Stored items from a collection:
········
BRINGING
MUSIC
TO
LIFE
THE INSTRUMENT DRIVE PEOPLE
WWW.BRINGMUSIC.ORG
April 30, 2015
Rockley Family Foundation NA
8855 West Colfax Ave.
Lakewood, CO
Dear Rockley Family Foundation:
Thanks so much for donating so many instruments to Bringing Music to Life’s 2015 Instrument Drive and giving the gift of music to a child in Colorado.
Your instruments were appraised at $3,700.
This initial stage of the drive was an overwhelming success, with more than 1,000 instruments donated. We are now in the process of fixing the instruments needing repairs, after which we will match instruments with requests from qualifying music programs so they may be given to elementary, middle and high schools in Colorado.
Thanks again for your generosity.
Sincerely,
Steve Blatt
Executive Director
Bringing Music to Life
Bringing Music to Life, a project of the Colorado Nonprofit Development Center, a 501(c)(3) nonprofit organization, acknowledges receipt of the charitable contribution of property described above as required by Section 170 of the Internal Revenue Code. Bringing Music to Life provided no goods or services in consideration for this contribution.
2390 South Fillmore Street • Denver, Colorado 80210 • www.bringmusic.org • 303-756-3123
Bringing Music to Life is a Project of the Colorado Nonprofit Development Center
········
ABOUT THIS TASK:
Each record needs to be copied out again, letter for letter.

RESULT OF THE EXERCISE:
BRINGING
MUSIC
TO
LIFE
THE INSTRUMENT DRIVE PEOPLE
WWW.BRINGMUSIC.ORG
April 30, 2015
Rockley Family Foundation NA
8855 West Colfax Ave.
Lakewood, CO
Dear Rockley Family Foundation:
Thanks so much for donating so many instruments to Bringing Music to Life’s 2015 Instrument Drive and giving the gift of music to a child in Colorado.
Your instruments were appraised at $3,700.
This initial stage of the drive was an overwhelming success, with more than 1,000 instruments donated. We are now in the process of fixing the instruments needing repairs, after which we will match instruments with requests from qualifying music programs so they may be given to elementary, middle and high schools in Colorado.
Thanks again for your generosity.
Sincerely,
Steve Blatt
Executive Director
Bringing Music to Life
Bringing Music to Life, a project of the Colorado Nonprofit Development Center, a 501(c)(3) nonprofit organization, acknowledges receipt of the charitable contribution of property described above as required by Section 170 of the Internal Revenue Code. Bringing Music to Life provided no goods or services in consideration for this contribution.
2390 South Fillmore Street • Denver, Colorado 80210 • www.bringmusic.org • 303-756-3123
Bringing Music to Life is a Project of the Colorado Nonprofit Development Center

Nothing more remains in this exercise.